6d5ab811-f89c-46c9-b612-f9bde3002e3e-live.yaml: |
    name: sql-error-warn-fac-live
    alert:
    - alertmanager
    filter:
    - query:
        query_string:
          query: '"Data truncation" OR "TooManyResultsException"'
    index: lls.fac.prd-%Y.%m.%d
    is_enabled: true
    num_events: 1
    runevery:
      seconds: 30
    timeframe:
      minutes: 15
    timestamp_field: '@timestamp'
    timestamp_type: iso
    type: frequency
    use_strftime_index: true
    ignore_null: true
    alertmanager_hosts:
    - http://alertmanager-main:9093
    alertmanager_api_version: v1
    alertmanager_alertname: sql-error-warn-fac-live
    alertmanager_annotations:
      beecloud_notify_channel: ""
      beecloud_notify_template: ""
      beecloud_notify_webhook: ""
      beecloud_project: fac
      beecloud_receiver_groups: ""
      beecloud_receivers: ""
    alertmanager_labels:
      cluster_id: logging
      raw_rule: sql-error-warn
      severity: critical
      source_id: 6d5ab811-f89c-46c9-b612-f9bde3002e3e
    alertmanager_fields:
      env: env
      host_name: host.name
      hostname: hostname
      log: log
      log_file_path: log.file.path
      logPath: logPath
      message: message
      num_hits: num_hits
      num_matches: num_matches
      project: project
      service: service
      timestamp: '@timestamp'
      trace_id: trace_id

Jason Ertel · Answer 1 · Fri Aug 25 2023 18:59:45 GMT+0800 (China Standard Time)

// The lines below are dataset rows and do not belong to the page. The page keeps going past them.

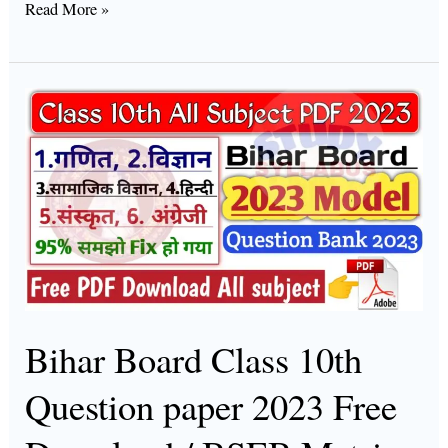
Read More »
Bihar
Board
Class
10th
Question
paper
2023
Free
Download
Bihar Board Class 10th
/
Question paper 2023 Free
BSEB
Matric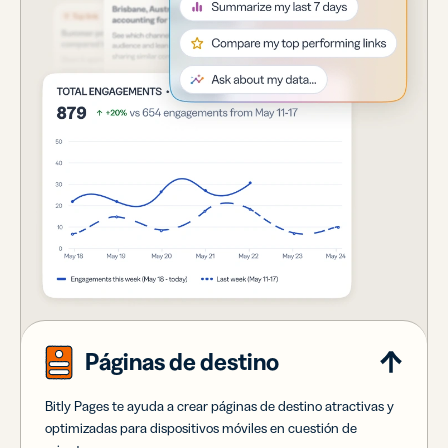
Páginas de destino
Bitly Pages te ayuda a crear páginas de destino atractivas y
optimizadas para dispositivos móviles en cuestión de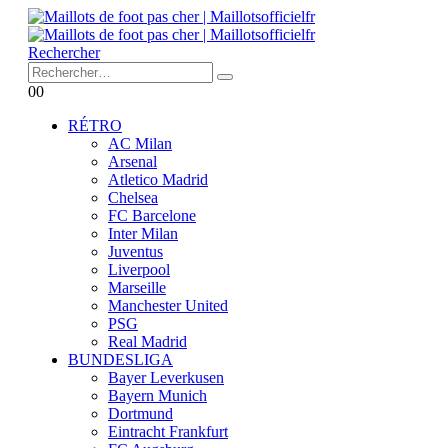
Rechercher
0
0
RÉTRO
AC Milan
Arsenal
Atletico Madrid
Chelsea
FC Barcelone
Inter Milan
Juventus
Liverpool
Marseille
Manchester United
PSG
Real Madrid
BUNDESLIGA
Bayer Leverkusen
Bayern Munich
Dortmund
Eintracht Frankfurt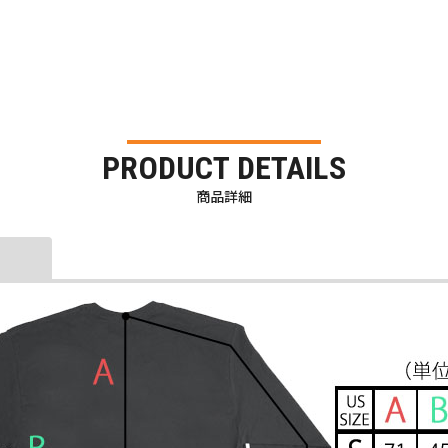
PRODUCT DETAILS
商品詳細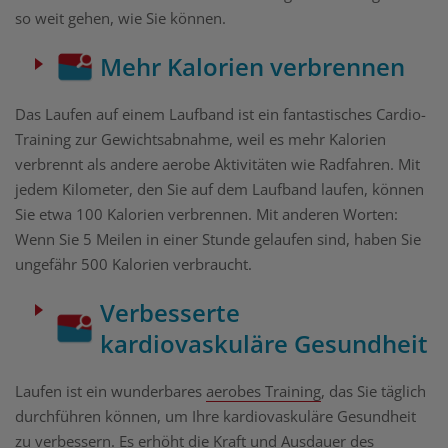
so weit gehen, wie Sie können.
Mehr Kalorien verbrennen
Das Laufen auf einem Laufband ist ein fantastisches Cardio-
Training zur Gewichtsabnahme, weil es mehr Kalorien
verbrennt als andere aerobe Aktivitäten wie Radfahren. Mit
jedem Kilometer, den Sie auf dem Laufband laufen, können
Sie etwa 100 Kalorien verbrennen. Mit anderen Worten:
Wenn Sie 5 Meilen in einer Stunde gelaufen sind, haben Sie
ungefähr 500 Kalorien verbraucht.
Verbesserte
kardiovaskuläre Gesundheit
Laufen ist ein wunderbares
aerobes Training
, das Sie täglich
durchführen können, um Ihre kardiovaskuläre Gesundheit
zu verbessern. Es erhöht die Kraft und Ausdauer des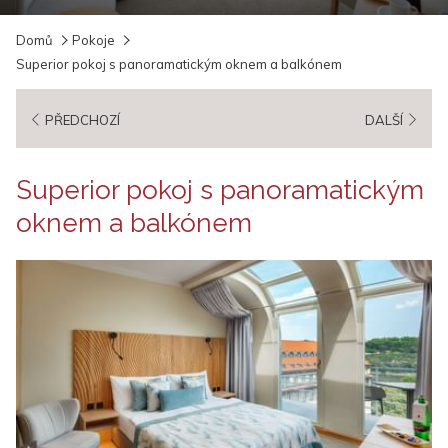
Slideshow
Clicking
Domů
Pokoje
control
on
Superior pokoj s panoramatickým oknem a balkónem
buttons
the
following
PŘEDCHOZÍ
DALŠÍ
links
will
update
Superior pokoj s panoramatickým
the
oknem a balkónem
content
above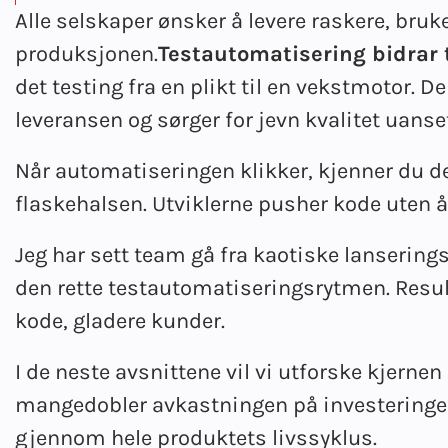
Alle selskaper ønsker å levere raskere, bruk
produksjonen.
Testautomatisering bidrar t
det testing fra en plikt til en vekstmotor. 
leveransen og sørger for jevn kvalitet uanset
Når automatiseringen klikker, kjenner du det.
flaskehalsen. Utviklerne pusher kode uten å 
Jeg har sett team gå fra kaotiske lanserings
den rette testautomatiseringsrytmen. Result
kode, gladere kunder.
I de neste avsnittene vil vi utforske kjernen 
mangedobler avkastningen på investeringen,
gjennom hele produktets livssyklus.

There's not enough of the log included for me to understand what happened to ElastAlert 2 after the connection problem. If you are stating that the entire ElastAlert 2 application ceased to function then I will need those logs.

However, the discussion title suggests that only the single rule is not longer firing. ElastAlert 2 will auto disable failed rules. This behavior can be disabled if desired.